◆ EXERCISE 1: Translate this sentence from the lab page below into Spanish: "Make sure the outputs are shown properly in your html or pdf files."
◆ EXERCISE 2: Reproduce the lab page below word for word, everything from "# HW2 Challenge" down to "price)) + geom_point()".

◆ PAGE EXCERPT:
%%
# Lab 4: Visualizing Distributions of IMDB Title Ratings


# Preliminaries

1. Comments about Homework 2 submissions
  -  Most of you did well, but we have some general comments
  -  Remember to read the questions carefully before submitting your answers. Many of you lost points because you didn't follow the exact instructions. Examples:
      - In 1(a) it asks you to write the command to install the package tidyverse, and then load the tidyverse package into your current environment. You should show the code #install.packages("tidyverse"), but can use # to make it a comment.
      -  In 2(b) it asks you to write the command to get more information on the airquality data set, and then output the first 6 rows of the data set. Many students only use head() to check first 6 rows, but you also need to use ?airquality or summary(airquality) to get info about the dataset first.
  -  Make sure your codes are shown completely in the html file and are not cropped.
  -  Make sure the outputs are shown properly in your html or pdf files.

In [None]:
library(tidyverse)

# HW2 Challenge Question

Load the diamonds data set. Reproduce the following plot.

(Hint: for this plot, you will need figure out how to manually manipulate the ticks on the 𝑥 and 𝑦 axes.)

![title](https://github.com/keanmingtan/stats306_fall2021/blob/main/HW/HW1/carat.png?raw=true)

In [None]:
ggplot(data=diamonds, aes(x = carat, y = price)) + geom_point()
%%
◆ Pose-estimation data:
%%
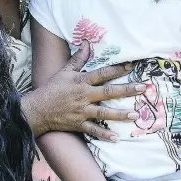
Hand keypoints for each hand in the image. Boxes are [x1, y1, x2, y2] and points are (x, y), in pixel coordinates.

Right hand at [25, 41, 145, 141]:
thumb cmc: (52, 88)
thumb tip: (87, 42)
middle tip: (143, 88)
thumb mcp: (65, 71)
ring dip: (121, 114)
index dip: (117, 69)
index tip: (132, 65)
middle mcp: (84, 96)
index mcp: (81, 81)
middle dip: (126, 90)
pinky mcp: (79, 124)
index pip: (103, 73)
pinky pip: (94, 130)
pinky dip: (104, 135)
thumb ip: (79, 58)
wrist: (38, 109)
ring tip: (136, 114)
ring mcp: (82, 111)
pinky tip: (116, 138)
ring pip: (104, 113)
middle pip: (108, 92)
%%
◆ EXERCISE OUTPUT 1: Asegúrate de que los resultados se muestren correctamente en tus archivos html o pdf.

◆ EXERCISE OUTPUT 2:
# HW2 Challenge Question

Load the diamonds data set. Reproduce the following plot.

(Hint: for this plot, you will need figure out how to manually manipulate the ticks on the 𝑥 and 𝑦 axes.)

![title](https://github.com/keanmingtan/stats306_fall2021/blob/main/HW/HW1/carat.png?raw=true)

In [None]:
ggplot(data=diamonds, aes(x = carat, y = price)) + geom_point()